Cameroun – Annonces légales: Le tarif de publication revalorisé

Le gouvernement accède à la revendication des éditeurs de presse qui jugeait dérisoire le prix de 100 F CFA la ligne, fixé pour la publication des annonces légales et judiciaires depuis 2014.

5000 FCFA la ligne. C’est désormais le prix officiel pour la publication des annonces légales et judiciaires au Cameroun. L’information est contenue dans un arrêté conjoint du Ministre de la Justice (Minjustice) et du Ministre de la Communication (Mincom) signé le 14 septembre 2015 portant liste des médias habilités à publier les annonces légales et judiciaires et le tarif applicable au Cameroun en 2016. 38 journaux figurent sur la liste, contre 42 en 2015 et 36 en 2014. Mais, ce qui frappe le plus dans cet arrêté, c’est la revalorisation du tarif officiel de publication des annonces légales et judiciaires qui passe de 100 FCFA à 5000 FCFA la ligne. «C’est effectivement ce que nous avons souhaité.
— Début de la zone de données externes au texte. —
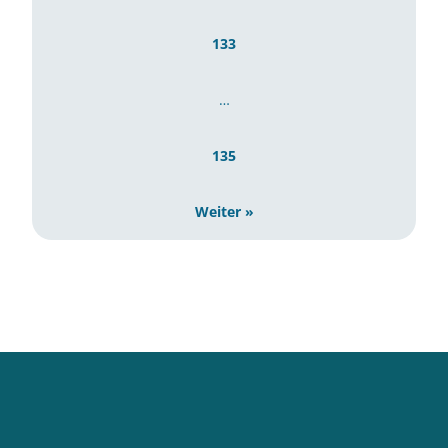
133
…
135
Weiter »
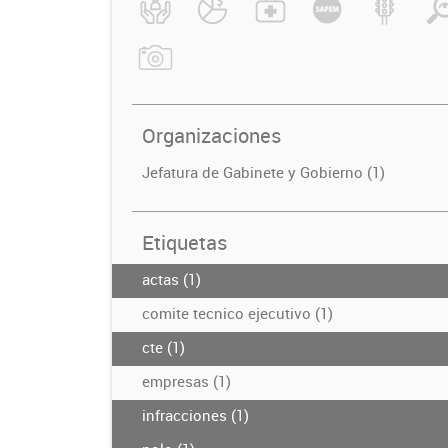
Organizaciones
Jefatura de Gabinete y Gobierno (1)
Etiquetas
actas (1)
comite tecnico ejecutivo (1)
cte (1)
empresas (1)
infracciones (1)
Je suis heureux de constater que le gouvernement prête une oreille attentive à notre doléance», se réjouit le directeur de publication du journal Intégration, Thierry Ndong Owona. L’éditeur explique jusqu’à présent, il n’était

pas possible pour un journal de publier ces annonces à 100 F CFA la ligne. «A ce prix, nous produisons à perte car même en tenant compte de notre mission de service public, il faut tout de même que l’entreprise dégage des bénéfices. Or, le prix de 100 F CFA la ligne ne semble pas avoir pris en compte le coût de la vie qui ne cesse de grimper ces dernières années, le prix du tirage des journaux aussi», indique-t-il.
Après avoir dénoncé à corps et à cris le monopole de fait dont bénéficiait le quotidien gouvernemental, Cameroon tribune, sur la publication des annonces légales et judiciaires, la presse à capitaux privés qui y voyait une source supplémentaire de recettes boudait littéralement la publication des annonces légales et judiciaires, depuis la libéralisation du secteur en 2014. Désormais à 5000 FCFA la ligne, la publication des annonces légales et judiciaires apparait comme «une opportunité supplémentaire, bien que de manière marginale, pour accroître les revenus des journaux», reconnait le directeur de publication de Diapason, François Mbocke.
«Parmi les recommandations adoptées lors de la première session du Cameroon Business Forum (CBF), il y avait la libéralisation de la publication des annonces légales», rappelle Moïse Ekindi, du secrétariat permanent du CBF. Signe qu’au-delà des éditeurs de presse, la question est aussi une préoccupation pour les milieux d’affaires. En effet, poursuit-il, «l’accès à l’information, notamment à celle dont disposent les services publics, est essentiel pour le développement économique. La publication des annonces légales dans un seul quotidien est susceptible de limiter la disponibilité de ce type d’informations. Par ailleurs, cette option repartirait les ressources financières dont les journaux ont tous besoin».
L’enseignant du droit des médias, Dr Francis Ampère Simo, précise que les annonces légales sont des «publications autorisées ou prescrites par les lois et règlements, pour valider des actes ou des contrats» tandis que «les annonces judiciaires sont des publications ordonnées par décisions judiciaires en vue d’assurer la publicité d’une procédure ou d’une décision de justice», , explique-t-il, la publicité légale a pour but de «rendre public et de faire état de ce qui est public. Dans le cas des sociétés, il est question d’informer de l’aspect public de l’entreprise: dirigeants et mode d’administration, capital, raison sociale, liquidation, redressement, solvabilité, etc. L’annonce légale a également pour rôle de porter à la connaissance des autorités de toute constitution, modification et cessation.»